To accomplish this I’ve written a simple Go program that takes a few arguments for the API endpoint as well as the username to search for:
package main
import (
"encoding/json"
"flag"
"fmt"
"io/ioutil"
"log"
"net/http"
)
var (
endpoint = flag.String("e", "https://gogs.example.com/api/v1",
"Gogs server endpoint, possibly github e.g. https://api.github.com")
user = flag.String("u", "", "Username to look for")
)
type Key struct {
Key string `json: key`
}
func (k Key) String() string {
return k.Key
}
func errDie(err error) {
if err != nil {
log.Fatal(err)
}
}
func main() {
flag.Parse()
str := fmt.Sprintf("%s/users/%s/keys", *endpoint, *user)
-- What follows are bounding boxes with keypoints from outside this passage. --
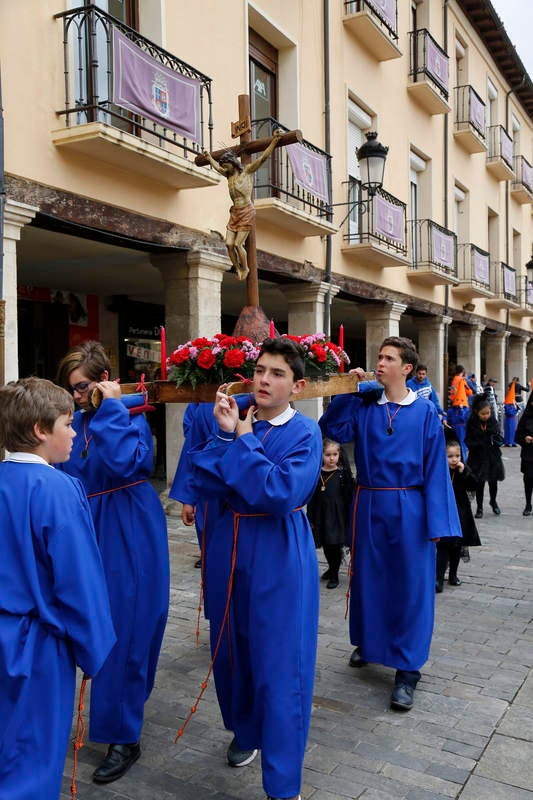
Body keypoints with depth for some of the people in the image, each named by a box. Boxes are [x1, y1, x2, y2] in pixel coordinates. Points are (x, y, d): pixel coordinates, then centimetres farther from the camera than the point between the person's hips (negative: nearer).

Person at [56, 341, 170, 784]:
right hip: (91, 531, 7)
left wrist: (110, 408, -24)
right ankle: (123, 709, 41)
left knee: (126, 631, 0)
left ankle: (124, 738, 14)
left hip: (129, 537, -7)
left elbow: (126, 463, -33)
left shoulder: (131, 415, -13)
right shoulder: (78, 422, 5)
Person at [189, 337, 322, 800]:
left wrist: (243, 442, -16)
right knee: (232, 646, 18)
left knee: (280, 661, 1)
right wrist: (228, 435, -18)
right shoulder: (235, 419, 1)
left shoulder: (305, 433, -11)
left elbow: (281, 495, -24)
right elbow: (207, 482, -7)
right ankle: (245, 731, 46)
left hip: (279, 557, -5)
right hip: (231, 548, 5)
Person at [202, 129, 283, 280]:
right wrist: (209, 157, 47)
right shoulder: (229, 175, 13)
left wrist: (274, 140, -19)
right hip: (235, 212, 7)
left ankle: (245, 268, 12)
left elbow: (263, 157, -12)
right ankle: (238, 269, 14)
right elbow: (217, 167, 34)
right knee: (229, 244, -1)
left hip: (246, 212, -7)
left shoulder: (247, 171, -5)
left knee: (238, 244, -9)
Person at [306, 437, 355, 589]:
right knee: (326, 546, 15)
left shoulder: (343, 473, -5)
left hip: (338, 515, -2)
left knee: (336, 546, 2)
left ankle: (334, 575, 17)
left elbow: (350, 496, -2)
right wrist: (311, 519, 2)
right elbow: (312, 498, 3)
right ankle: (331, 568, 39)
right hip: (322, 515, 3)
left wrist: (350, 517, -4)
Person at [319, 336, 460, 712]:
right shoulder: (364, 406, 2)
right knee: (368, 578, 14)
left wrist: (437, 522, -9)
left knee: (410, 585, 3)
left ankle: (408, 670, 15)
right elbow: (331, 428, -11)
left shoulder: (425, 411, -4)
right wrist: (350, 389, -14)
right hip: (370, 505, 3)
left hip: (408, 509, -2)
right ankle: (368, 643, 37)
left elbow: (436, 468, -4)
resp, err := http.Get(str)
errDie(err)
defer resp.Body.Close()
b, err := ioutil.ReadAll(resp.Body)
errDie(err)
keyList := []Key{}
err = json.Unmarshal(b, &keyList)
errDie(err)
for _, k := range keyList {
fmt.Println(k)
}
}
( You could also easily map Github usernames to different local usernames with a few minimal modifications by using a hash table or so. Not included here for simplicity )
Configuring OpenSSH
Pretty straightforward, simply add AuthorizedKeysCommand pointed at our
new sshauth command:
AuthorizedKeysCommand /usr/bin/sshauth -e https://api.github.com -u "%u"
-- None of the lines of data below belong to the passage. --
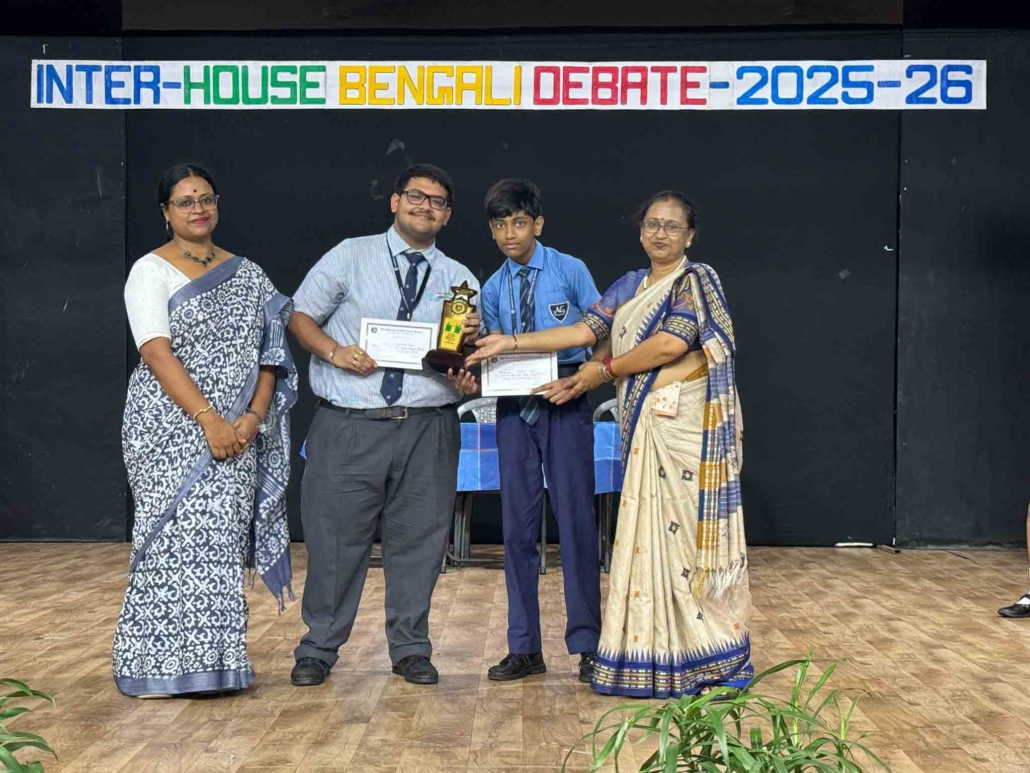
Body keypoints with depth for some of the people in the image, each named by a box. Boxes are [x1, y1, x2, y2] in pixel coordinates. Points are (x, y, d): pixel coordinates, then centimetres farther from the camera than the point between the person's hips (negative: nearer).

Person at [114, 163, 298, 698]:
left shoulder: (247, 275, 13)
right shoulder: (151, 271, 0)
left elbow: (269, 354, 8)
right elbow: (157, 354, -12)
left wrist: (253, 418, -8)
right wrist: (208, 419, -20)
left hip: (235, 435, 4)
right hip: (169, 429, -4)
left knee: (221, 540, 3)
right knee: (173, 536, -6)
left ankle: (213, 661, 11)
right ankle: (156, 667, 2)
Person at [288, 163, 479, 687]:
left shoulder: (460, 280, 13)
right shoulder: (351, 256, 7)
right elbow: (300, 317, 6)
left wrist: (468, 379, -11)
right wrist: (335, 352, -12)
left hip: (427, 428, 2)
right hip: (348, 425, -2)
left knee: (419, 540, 7)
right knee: (335, 537, 1)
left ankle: (410, 649, 21)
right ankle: (318, 649, 15)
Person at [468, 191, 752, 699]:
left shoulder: (696, 280, -1)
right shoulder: (630, 287, 18)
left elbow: (671, 343, -13)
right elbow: (586, 330, 9)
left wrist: (602, 371, -4)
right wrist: (511, 343, 1)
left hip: (686, 424, -6)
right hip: (645, 428, 6)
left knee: (686, 528, -5)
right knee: (649, 531, 5)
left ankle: (707, 656, 2)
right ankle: (661, 652, 12)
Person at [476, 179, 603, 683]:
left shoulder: (570, 271, 0)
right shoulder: (493, 289, 11)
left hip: (565, 402, -4)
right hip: (514, 408, 4)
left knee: (575, 519, -3)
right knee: (517, 526, 6)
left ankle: (587, 646, 6)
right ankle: (524, 647, 14)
Now all you have to do is useradd -M $github_username and they’ll be able
to login to your server if they have SSH keys associated with their Github
account!
Preventing users from managing their own keys
If you wish to turn off the ability for users to leave behind keys it’s as simple as setting:
AuthorizedKeys none
Leaving AuthorizedKeys on for specific users
It’s as simple as adding a Match directive towards the end of your sshd_config
Match User mitch
AuthorizedKeys .ssh/authorized_keys
You can also do this on a per group, LocalAddress, Host, or Address, you can read more about it in the documentation.
Additional Thoughts
This obviously doesn’t implement any sort of caching, although it would be
possible to write out the keys to a directory in /tmp/ or /etc/ssh,
and cache them permanently, for only a few minutes, an hour, etc I choose
not to specifically so it would always grab the newest keys for the user,
and in the event that an account is disabled and the keys are removed on
a private Gogs server there’s no chance that they can login. A central choke
point if you will.
Reading through and understanding a little bit of the documentation for the system software you’re using as well as looking at the incentives, and use cases and a little bit of programming ability to make things happen goes a long way.
For instance, most are going to see managing SSH keys in some sort of directory as a hassle, but when integrated with a tool they’re using all the time such as Github it becomes quite painless.
I always encourage more engineers to read the documentation for the tools that they’re using, half the battle of solving a problem is knowing what tools that you have at your disposal.
Find out that you have more than a hammer available and then everything stops looking like a nail.